As sementes daquele que mais tarde viria a se chamar Movimento dos Trabalhadores Rurais Sem Terra (MST) foram plantadas por famílias camponesas que decidiram lutar por terra em plena ditadura militar. 

A partir de 1979, um conjunto de ocupações de fazendas improdutivas em diferentes estados deu corpo ao movimento, fundado oficialmente em 22 de janeiro de 1984. Duas primeiras áreas ocupadas nesse período de efervescência e mobilização, as granjas Macali e Brilhante, no Rio Grande do Sul, tornaram-se marcos na história do movimento, que celebra 40 anos de existência. 

Dois anos mais tarde, em 1981, o acampamento da Encruzilhada Natalino ficaria marcado na história por reunir mais de 500 famílias sem-terra na beira da estrada e enfrentar a repressão da ditadura militar, representada pelo notório torturador Major Curió.

“O MST é fruto da luta social no campo brasileiro durante todo o século 20 e ele foi se organizando depois e no meio da ditadura”, resume a liderança histórica do movimento João Pedro Stedile, em entrevista ao podcast Três Por Quatro, do Brasil de Fato.

“Quando começaram a soprar os ares da redemocratização do país, a classe trabalhadora perdeu o medo e, diante da crise daquela época, começou a se organizar tanto na cidade como no campo”, afirma Stedile, que já em 1979 atuou na organização das famílias que ocuparam Macali e Brilhante. 

O sucesso daquelas lutas recoloca o tema da reforma agrária na ordem do dia. A ideia de repartir terras, encampada pelo presidente João Goulart (1961-64) e combatida com violência pela ditadura desde o golpe de estado em 1964, reencontrava-se com o povo disposto a se organizar em busca de direitos.

Rumo à terra prometida 

O final dos anos 1970 não reviveu a luta pela terra somente para os camponeses. Após séculos de suplício, em toda a região norte do Rio Grande do Sul, indígenas organizaram levantes para expulsar invasores. 

Foi assim na terra indígena no município de Nonoai. Cerca de mil famílias agricultoras foram incentivadas a ocupar aquelas terras através de arrendamento à Funai, e depois terminaram expulsas pelos kaingangs em março de 1978. Milhares de colonos despejados, literalmente da noite para o dia, passam a vagar sem-terra pelas rodovias do estado. 

“Os colonos tinham entrado lá a mando de políticos inescrupulosos que davam direito a ocupar a terra indígena em troca de voto”, relata o padre Arnildo Fritzen – hoje aos 81 anos –, um dos personagens mais reconhecidos por sua atuação na organização da luta pela terra na região.
• • •
▶ **Tarefas do exercício**:
1) Reescreva em forma de lista, de modo mais breve, o parágrafo do texto que começa com "Foi assim na terra indígena", mantendo seus fatos principais.
2) Transcreva fielmente do texto tudo o que vai desde "Rumo à terra" até "rodovias do estado.".
3) Responda às perguntas a seguir com base no texto.
(a) Em que data o movimento foi fundado oficialmente?
(b) Quantas famílias o acampamento da Encruzilhada Natalino reuniu na beira da estrada?
(c) Que idade tem hoje o padre Arnildo Fritzen?
Baseie-se exclusivamente no texto.

[Registros de um conjunto de dados]
• • •
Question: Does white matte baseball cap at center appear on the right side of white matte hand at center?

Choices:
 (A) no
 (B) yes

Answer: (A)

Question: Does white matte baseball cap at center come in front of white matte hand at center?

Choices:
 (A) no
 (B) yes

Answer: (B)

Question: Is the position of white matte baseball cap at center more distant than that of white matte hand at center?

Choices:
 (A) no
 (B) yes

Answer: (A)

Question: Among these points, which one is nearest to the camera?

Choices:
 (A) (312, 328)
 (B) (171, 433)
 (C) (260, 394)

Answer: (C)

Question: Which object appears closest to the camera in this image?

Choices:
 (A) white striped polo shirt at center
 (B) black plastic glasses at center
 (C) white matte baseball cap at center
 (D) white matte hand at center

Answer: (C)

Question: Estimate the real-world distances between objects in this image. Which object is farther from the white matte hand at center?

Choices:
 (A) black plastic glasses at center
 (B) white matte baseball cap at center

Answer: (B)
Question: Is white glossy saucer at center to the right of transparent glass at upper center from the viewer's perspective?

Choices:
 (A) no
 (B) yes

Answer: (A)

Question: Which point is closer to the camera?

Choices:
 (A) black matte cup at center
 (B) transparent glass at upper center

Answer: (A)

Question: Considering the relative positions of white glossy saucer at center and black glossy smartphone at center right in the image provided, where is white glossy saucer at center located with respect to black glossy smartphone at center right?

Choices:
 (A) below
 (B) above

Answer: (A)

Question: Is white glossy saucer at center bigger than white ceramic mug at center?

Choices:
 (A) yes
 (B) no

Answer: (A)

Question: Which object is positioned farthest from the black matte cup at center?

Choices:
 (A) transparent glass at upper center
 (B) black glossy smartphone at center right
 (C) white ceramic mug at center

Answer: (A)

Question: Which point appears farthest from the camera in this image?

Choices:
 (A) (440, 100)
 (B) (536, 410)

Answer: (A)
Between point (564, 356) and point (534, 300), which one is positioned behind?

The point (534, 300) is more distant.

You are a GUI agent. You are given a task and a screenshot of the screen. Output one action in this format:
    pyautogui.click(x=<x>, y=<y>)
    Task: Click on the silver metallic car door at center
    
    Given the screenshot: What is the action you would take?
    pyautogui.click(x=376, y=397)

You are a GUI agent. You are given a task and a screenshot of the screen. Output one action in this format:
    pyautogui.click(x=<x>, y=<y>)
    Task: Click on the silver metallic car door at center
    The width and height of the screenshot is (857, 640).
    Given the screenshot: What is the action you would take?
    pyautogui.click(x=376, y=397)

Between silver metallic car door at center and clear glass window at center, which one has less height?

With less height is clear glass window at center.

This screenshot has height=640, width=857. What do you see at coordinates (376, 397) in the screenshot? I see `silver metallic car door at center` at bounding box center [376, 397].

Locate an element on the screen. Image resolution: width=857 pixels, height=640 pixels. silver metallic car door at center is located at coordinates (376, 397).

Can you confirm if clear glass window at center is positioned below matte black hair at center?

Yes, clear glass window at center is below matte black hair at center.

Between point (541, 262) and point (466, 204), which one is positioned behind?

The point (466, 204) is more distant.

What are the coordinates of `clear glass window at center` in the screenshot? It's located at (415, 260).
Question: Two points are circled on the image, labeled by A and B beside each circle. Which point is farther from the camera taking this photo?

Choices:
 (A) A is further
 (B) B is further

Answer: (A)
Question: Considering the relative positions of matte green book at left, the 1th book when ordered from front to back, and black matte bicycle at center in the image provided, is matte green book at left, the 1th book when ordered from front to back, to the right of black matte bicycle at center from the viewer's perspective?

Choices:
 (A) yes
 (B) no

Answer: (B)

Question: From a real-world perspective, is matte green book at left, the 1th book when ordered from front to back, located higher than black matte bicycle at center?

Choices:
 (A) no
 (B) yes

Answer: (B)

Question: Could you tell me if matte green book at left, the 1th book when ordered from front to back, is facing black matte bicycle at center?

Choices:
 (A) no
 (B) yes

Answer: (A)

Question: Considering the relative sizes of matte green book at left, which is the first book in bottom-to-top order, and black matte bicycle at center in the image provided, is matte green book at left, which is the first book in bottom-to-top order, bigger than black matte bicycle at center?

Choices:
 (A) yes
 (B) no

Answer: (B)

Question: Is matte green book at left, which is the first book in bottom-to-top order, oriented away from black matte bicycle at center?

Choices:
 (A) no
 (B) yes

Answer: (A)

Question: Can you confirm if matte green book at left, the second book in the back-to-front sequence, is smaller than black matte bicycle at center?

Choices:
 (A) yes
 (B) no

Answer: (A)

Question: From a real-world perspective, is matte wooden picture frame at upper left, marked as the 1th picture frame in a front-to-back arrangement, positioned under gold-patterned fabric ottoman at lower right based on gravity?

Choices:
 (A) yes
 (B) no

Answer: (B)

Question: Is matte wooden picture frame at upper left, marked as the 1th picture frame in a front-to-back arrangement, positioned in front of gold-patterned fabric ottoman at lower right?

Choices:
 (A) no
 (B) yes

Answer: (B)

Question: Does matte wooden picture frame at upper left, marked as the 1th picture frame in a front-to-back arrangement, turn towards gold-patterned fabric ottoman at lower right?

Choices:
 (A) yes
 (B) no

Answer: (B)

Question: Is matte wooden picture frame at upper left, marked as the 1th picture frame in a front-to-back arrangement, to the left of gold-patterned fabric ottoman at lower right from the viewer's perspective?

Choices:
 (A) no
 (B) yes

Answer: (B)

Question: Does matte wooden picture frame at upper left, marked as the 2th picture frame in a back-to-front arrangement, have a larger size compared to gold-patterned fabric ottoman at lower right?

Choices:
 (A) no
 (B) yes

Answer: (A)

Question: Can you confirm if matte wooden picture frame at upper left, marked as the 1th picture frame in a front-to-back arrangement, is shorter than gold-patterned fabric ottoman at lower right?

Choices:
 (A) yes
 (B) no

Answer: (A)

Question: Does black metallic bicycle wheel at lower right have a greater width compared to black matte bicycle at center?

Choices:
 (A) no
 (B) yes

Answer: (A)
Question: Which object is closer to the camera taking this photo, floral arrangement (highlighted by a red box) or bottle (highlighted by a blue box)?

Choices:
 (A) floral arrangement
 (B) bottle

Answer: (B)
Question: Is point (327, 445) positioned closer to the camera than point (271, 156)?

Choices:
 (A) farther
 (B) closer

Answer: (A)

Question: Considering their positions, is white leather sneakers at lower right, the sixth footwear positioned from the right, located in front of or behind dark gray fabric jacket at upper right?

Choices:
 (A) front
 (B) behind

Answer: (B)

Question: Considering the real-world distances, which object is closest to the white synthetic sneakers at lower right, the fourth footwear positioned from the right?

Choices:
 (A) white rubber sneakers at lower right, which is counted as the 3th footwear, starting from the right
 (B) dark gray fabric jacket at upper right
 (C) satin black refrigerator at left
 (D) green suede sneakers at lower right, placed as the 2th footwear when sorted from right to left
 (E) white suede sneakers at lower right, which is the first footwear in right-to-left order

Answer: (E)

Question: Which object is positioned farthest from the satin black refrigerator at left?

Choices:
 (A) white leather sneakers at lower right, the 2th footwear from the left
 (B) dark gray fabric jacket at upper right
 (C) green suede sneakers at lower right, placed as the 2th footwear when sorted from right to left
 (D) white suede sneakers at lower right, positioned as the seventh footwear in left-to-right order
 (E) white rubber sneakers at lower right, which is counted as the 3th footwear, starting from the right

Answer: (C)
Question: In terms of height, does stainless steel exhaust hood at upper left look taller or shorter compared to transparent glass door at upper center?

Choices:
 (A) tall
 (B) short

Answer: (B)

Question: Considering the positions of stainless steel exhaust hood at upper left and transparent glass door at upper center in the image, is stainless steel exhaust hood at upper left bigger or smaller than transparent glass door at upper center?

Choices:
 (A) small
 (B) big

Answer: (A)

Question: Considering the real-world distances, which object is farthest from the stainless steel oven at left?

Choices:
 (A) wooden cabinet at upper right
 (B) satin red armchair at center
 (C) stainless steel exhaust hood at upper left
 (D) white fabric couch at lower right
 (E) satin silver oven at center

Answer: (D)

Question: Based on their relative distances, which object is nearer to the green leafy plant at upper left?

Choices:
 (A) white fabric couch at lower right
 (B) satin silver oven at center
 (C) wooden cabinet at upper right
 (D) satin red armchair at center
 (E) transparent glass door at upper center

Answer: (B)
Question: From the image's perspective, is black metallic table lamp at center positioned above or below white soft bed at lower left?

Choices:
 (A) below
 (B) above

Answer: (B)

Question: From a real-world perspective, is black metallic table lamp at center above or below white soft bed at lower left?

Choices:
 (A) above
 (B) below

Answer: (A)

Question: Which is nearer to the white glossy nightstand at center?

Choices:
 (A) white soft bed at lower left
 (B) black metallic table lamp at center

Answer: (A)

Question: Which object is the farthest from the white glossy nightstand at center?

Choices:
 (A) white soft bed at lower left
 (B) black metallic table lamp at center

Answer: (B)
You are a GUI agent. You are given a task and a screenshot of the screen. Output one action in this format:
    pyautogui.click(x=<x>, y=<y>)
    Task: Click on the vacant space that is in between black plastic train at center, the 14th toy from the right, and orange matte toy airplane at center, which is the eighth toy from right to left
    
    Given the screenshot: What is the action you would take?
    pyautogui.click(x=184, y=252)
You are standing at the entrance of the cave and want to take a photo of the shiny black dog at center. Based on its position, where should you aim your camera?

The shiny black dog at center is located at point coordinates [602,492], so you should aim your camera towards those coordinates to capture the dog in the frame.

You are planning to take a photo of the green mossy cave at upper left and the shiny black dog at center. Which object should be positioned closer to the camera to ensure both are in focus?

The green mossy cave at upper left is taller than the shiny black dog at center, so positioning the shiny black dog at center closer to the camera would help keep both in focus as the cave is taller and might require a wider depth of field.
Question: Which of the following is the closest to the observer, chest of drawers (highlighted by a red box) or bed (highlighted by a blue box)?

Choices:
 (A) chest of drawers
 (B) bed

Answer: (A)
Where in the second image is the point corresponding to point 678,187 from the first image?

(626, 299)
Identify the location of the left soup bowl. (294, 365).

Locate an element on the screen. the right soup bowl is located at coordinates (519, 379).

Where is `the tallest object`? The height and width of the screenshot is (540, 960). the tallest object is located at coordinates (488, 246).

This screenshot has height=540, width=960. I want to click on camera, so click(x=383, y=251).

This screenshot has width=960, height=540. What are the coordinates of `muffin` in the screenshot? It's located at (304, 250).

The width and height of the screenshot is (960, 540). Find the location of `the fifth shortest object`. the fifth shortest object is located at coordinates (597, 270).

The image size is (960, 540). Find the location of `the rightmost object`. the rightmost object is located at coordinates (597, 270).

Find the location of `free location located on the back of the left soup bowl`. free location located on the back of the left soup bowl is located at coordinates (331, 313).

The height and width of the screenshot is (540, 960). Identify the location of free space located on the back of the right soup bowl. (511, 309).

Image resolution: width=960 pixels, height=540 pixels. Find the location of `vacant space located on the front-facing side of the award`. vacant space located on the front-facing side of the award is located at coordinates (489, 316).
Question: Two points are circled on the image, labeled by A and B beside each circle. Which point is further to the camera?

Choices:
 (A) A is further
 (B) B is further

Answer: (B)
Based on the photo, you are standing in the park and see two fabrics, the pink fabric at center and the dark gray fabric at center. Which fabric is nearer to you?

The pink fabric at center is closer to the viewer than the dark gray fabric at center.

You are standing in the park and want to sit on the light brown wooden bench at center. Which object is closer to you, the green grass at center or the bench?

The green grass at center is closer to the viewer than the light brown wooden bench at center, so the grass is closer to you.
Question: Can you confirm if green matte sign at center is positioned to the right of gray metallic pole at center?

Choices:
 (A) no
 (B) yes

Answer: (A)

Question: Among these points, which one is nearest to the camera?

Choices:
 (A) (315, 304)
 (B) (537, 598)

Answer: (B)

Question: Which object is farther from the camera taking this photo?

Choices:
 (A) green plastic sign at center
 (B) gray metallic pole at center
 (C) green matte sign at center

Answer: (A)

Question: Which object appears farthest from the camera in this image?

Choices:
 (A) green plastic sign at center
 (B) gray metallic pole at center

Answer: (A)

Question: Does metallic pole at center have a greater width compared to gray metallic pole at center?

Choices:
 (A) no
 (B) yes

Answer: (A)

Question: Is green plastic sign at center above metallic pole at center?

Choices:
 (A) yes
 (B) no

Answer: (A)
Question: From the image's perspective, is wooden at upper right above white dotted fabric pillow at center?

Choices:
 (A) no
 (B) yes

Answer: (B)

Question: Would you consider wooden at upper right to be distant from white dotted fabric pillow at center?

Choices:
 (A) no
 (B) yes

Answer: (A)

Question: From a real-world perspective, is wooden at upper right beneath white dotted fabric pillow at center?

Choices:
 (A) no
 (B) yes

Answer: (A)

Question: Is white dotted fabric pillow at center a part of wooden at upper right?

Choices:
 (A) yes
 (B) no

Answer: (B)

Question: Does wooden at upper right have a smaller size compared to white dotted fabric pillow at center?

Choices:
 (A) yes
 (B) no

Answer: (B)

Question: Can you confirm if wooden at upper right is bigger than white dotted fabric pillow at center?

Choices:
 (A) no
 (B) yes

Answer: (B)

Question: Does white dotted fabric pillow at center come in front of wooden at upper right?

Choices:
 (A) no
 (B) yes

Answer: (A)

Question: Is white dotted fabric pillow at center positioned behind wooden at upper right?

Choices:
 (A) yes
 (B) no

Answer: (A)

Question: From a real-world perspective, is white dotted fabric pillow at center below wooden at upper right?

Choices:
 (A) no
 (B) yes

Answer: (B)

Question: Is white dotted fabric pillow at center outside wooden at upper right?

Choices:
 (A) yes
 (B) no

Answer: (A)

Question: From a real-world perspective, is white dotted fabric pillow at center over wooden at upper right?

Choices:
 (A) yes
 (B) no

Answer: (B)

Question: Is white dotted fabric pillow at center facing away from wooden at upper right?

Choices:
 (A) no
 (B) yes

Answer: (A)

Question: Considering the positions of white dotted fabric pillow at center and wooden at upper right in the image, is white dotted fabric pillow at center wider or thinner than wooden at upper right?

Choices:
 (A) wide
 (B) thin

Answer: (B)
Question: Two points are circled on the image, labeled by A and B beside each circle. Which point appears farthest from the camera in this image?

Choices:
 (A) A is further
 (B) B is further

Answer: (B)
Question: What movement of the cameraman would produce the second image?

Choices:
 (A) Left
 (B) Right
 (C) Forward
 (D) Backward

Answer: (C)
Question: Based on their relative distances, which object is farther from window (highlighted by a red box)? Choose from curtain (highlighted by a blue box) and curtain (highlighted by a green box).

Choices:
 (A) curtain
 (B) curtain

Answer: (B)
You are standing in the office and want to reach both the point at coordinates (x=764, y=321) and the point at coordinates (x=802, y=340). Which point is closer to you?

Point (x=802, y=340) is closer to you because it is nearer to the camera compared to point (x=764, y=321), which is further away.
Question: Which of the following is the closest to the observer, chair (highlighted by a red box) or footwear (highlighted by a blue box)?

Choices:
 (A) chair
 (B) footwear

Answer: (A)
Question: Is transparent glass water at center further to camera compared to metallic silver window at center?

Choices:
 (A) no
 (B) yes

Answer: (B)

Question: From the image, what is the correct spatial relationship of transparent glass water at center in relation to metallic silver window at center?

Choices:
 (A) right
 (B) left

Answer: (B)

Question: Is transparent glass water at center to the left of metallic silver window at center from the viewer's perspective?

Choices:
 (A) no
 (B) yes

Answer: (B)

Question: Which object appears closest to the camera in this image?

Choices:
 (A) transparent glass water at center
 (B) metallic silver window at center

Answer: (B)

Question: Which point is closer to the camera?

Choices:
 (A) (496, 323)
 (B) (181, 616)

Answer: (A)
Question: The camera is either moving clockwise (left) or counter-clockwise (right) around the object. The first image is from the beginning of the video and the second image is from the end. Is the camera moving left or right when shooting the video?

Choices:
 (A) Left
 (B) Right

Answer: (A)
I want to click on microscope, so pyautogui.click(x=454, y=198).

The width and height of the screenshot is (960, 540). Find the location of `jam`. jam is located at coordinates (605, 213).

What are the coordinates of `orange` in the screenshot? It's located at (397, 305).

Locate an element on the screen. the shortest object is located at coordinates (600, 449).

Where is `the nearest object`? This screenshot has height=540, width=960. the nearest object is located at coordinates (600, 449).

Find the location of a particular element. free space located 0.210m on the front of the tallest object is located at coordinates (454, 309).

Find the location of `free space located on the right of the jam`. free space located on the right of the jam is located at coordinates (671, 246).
• • •
▶ **Lista de respostas**:
1)
- Cerca de mil famílias agricultoras foram incentivadas a ocupar a terra indígena de Nonoai por meio de arrendamento à Funai.
- Em março de 1978, essas famílias foram expulsas pelos kaingangs.
- Milhares de colonos despejados, da noite para o dia, passaram a vagar sem terra pelas rodovias do estado.

2)
Rumo à terra prometida 

O final dos anos 1970 não reviveu a luta pela terra somente para os camponeses. Após séculos de suplício, em toda a região norte do Rio Grande do Sul, indígenas organizaram levantes para expulsar invasores. 

Foi assim na terra indígena no município de Nonoai. Cerca de mil famílias agricultoras foram incentivadas a ocupar aquelas terras através de arrendamento à Funai, e depois terminaram expulsas pelos kaingangs em março de 1978. Milhares de colonos despejados, literalmente da noite para o dia, passam a vagar sem-terra pelas rodovias do estado.

3)
(a) Em 22 de janeiro de 1984.
(b) Mais de 500 famílias sem-terra.
(c) 81 anos.